Conclusion: Is Selling Out the Endgame or the Start of a New War?
From Yum China to McDonald’s, the script for foreign giants—sell, then stage a comeback—has already been written. But Starbucks’ predicament reveals a harsher truth:
In China, there is no such thing as permanent “premium,” only permanent value-for-money. When Mixue Bingcheng wins over 900 million young people in small towns with 5-yuan lemon water, and Luckin drives its competitors crazy with 9.9-yuan coffee, Starbucks’ stubborn grip on the outdated “third space” dream may doom it—even if capital injections arrive.

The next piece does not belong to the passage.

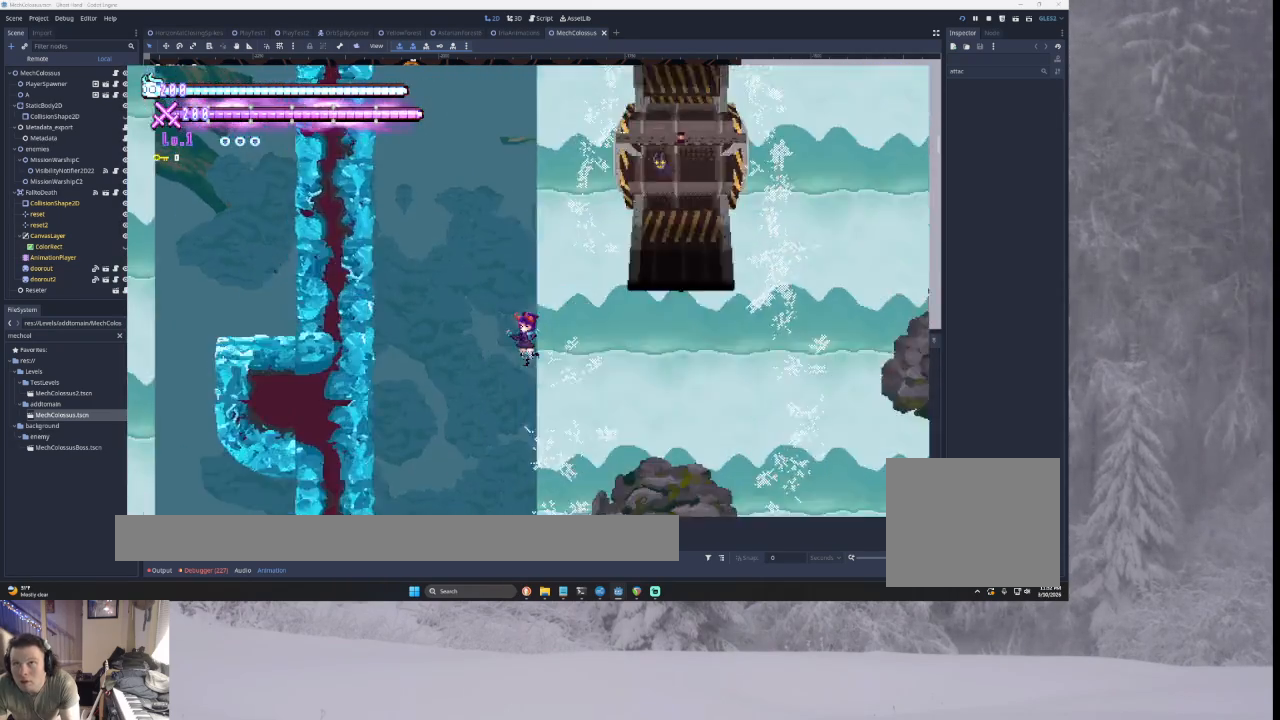
{"buttons": ["CROSS"], "left_stick": "left", "right_stick": "center", "events": [[33, "TRIANGLE", "up"]]}
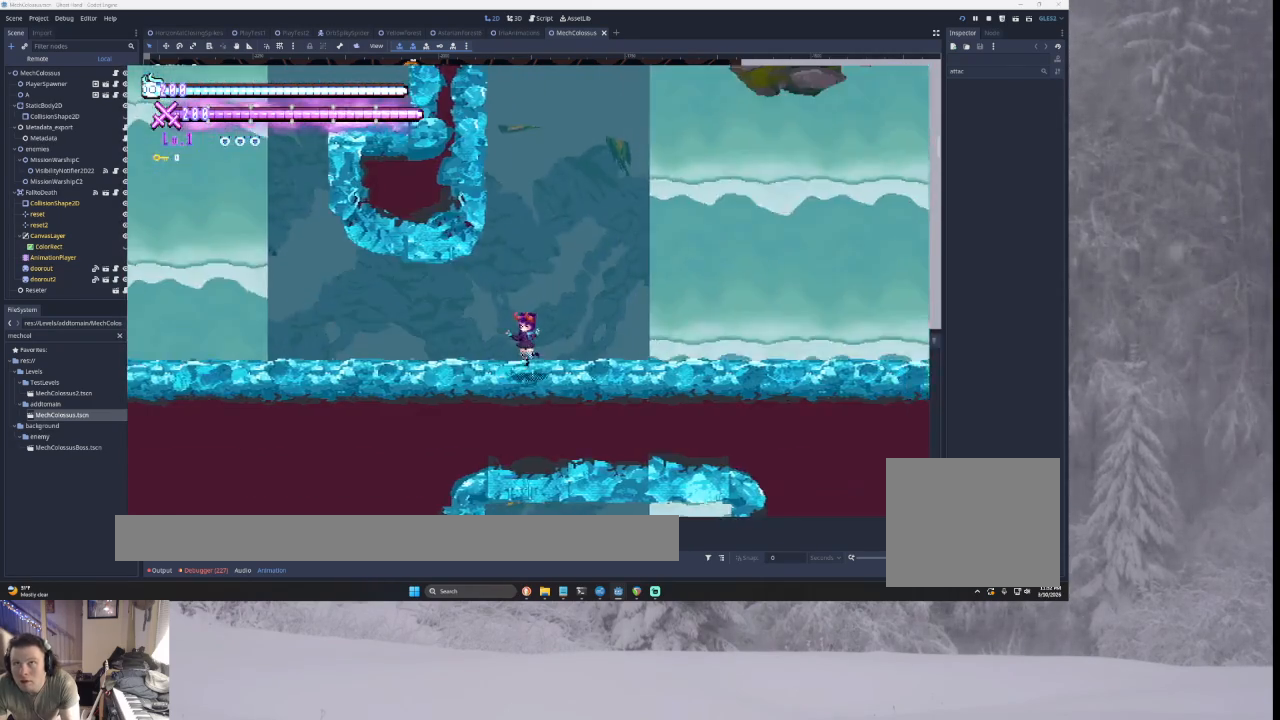
{"buttons": ["CROSS", "L1"], "left_stick": "center", "right_stick": "center", "events": [[267, "left_stick", "down-right"], [300, "L1", "down"], [367, "left_stick", "center"], [400, "L1", "up"], [500, "L1", "down"]]}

Perhaps the real winner in this entire deal won’t be Starbucks, nor China Resources or Meituan—but Chinese consumers. After all, who could say no to the epic spectacle of “Starbucks forced to lower prices”?
(Data sources: Starbucks 2025 Q2 financial report, Luckin 2025 Q1 financial report)

[Disclaimer]: The above content reflects analysis of publicly available information, expert insights, and BCC research. It does not constitute investment advice. BCC is not responsible for any losses resulting from reliance on the views expressed herein. Investors should exercise caution.